BioStats Module 1 Flashcards
What is the difference between descriptive and inferential statistics
Descriptive - displays data so that it can be organized, summarized, or described allowing for trending
Inferential - tests a sample to see if generalizations can be made about population. You can infer something about a population based on sample
Independent Variable
predictor variable - Which variable are you saying will make a change? the variable that is manipulated by the investigator.
educational tool used on two groups of people to see if skills increase.
educational tool = independent variable
Dependent variable
The variable that depends on something - outcome variable - what is going to change? affected by the independent variable which variable shows the outcome of the experiment
2 groups educational tool used to increase skill level
skill level it the dependent variable
Discrete Variables and discrete dichotomous
Can be counted like kids or heart rate
cannot be 0.5
Dichotomous - only two choices like sex
continuous variables
Can be measured like height and weight can get more precise
based on precision of measurement tool
What are the 4 levels of measurement
Nominal - qualitative
ordinal - qualitative
interval - quantitative
ratio - quantitative
Nominal variable data
Qualitative - used to label variables without providing any quantitative value. cannot be ordered or measured . You cannot order or measured in a meaningful way
named categories, yes or no, race
preferred mode of transportation (car, bus, train, bicycle, tram, etc.)
Ordinal data
Qualitative - categorical data with innate or natural order to them and the distances between them are not known.
good, fair, poor
neither agree nor disagree, agree, strongly agree
Interval data
quantitative - data which is measured along a scale in which each point is placed at an equal distance.

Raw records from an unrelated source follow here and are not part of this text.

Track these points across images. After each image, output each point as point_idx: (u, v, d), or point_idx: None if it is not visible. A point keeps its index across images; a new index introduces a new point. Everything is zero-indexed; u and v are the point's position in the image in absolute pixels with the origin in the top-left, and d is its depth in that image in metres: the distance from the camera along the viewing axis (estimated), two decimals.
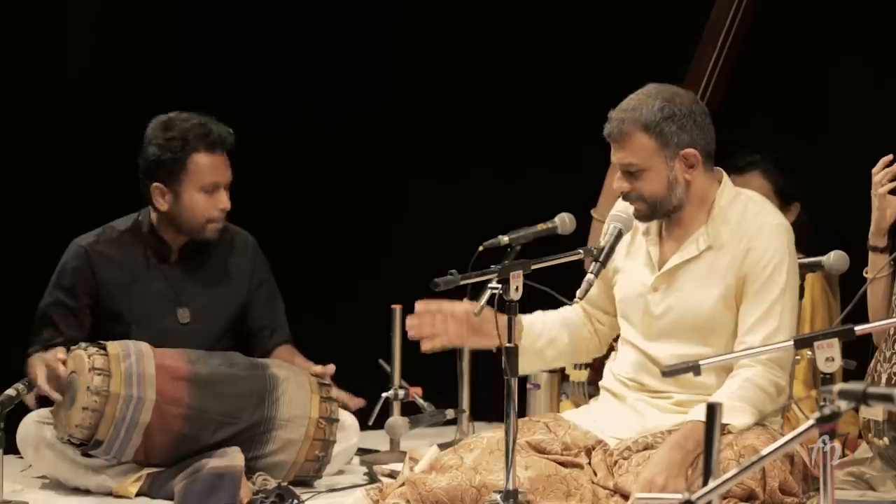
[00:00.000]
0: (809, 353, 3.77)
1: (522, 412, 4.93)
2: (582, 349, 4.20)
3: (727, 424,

temperature, pH, SAT score, credit score
Ratio data
quantitative meaningful zero and ratio or equal proportion is present. ie INCOME you can make zero dollars and someone making 100k is twice as much as someone making 50k
uses same statistical tests as interval
Variables are not innately nominal, ordinal, interval or ratio. What does this mean?

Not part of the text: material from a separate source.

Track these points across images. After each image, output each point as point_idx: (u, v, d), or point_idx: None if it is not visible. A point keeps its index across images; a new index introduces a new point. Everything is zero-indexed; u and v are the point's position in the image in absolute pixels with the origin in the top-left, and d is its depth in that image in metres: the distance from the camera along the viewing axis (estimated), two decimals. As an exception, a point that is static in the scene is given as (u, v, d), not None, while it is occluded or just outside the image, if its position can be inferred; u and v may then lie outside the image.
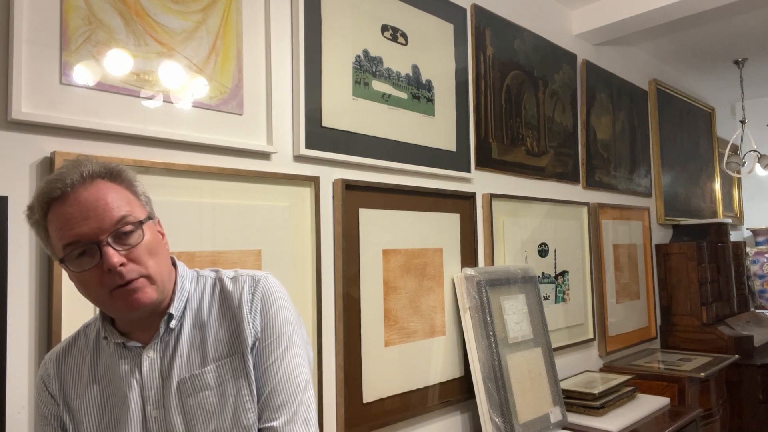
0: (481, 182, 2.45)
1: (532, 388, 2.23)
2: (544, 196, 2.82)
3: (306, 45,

it depends on how the data is measured in the study
Weight - could be interval because you detail precise
could also be ordinal if you check boxes for a range of weights 80-120 kg check
Bar Chart
Most appropriate for variables measured at nominal and ordinal level that are discrete NOT continuous
bars are proportional to the number of cases
easy to look at data SPACE between bars
Histogram
similar to bar chart but the bars touch each other and is used to show continuous interval or ratio data
organizes data in several intervals instead of each data point receiving its own bar. Allows you to understand the general data distribution better
Stem and leaf plots
look like bar chart on its side column on left is stem on right is leaf 1 I 9 2 I 2 5 6 7 8 9 3 I 0 4 6 7 4 I 2 3 4 6 8 8 9 5 I 2 3 4 4 5 6 I 2
shows individual data points and shows data distribution
Frequency Table
Graphing Frequency table
displays values, frequency, valid percent, and cumulative percent
Valid percent is important if you have missing data
Graphing Frequency distribution
terms for curves
Leptokurtic (thin)
Mesokurtic (normal)
Platykurtic (flat)
positive skew
Tail slopes to the right
negative skew
Tail slopes to the left
Boxplot (Box and whicker plot)
shows median, mean, 25th and 75th percentile and any outliers
What is central tendency
describes where typical data set would be - mean, median or mode
Mean
average
cannot be done for nominal data MUST be interval or ratio level data
CANNOT be categorical data like some college
Median
ordinal, interval or ratio
middle score where half is smaller and half is larger
could be used for not good, good, very good because to is ORDERED
Mode
any type of data can be used
mode is the most frequently occurring data
1, 3,4,6,7,7
mode is 7 as it occurs more frequently than others
Dispersion
standard deviation and variance
range, interquartile range
Standard deviation small
close to mean or median more clustered or closer together
variance
square root of the standard deviation
used with data sets that are not equal
40 RN3s and 125 RN1s
Range
max - min = range
smaller = closer together larger = further spread apart
Interquartile range
gives middle 25th percent and 75th percent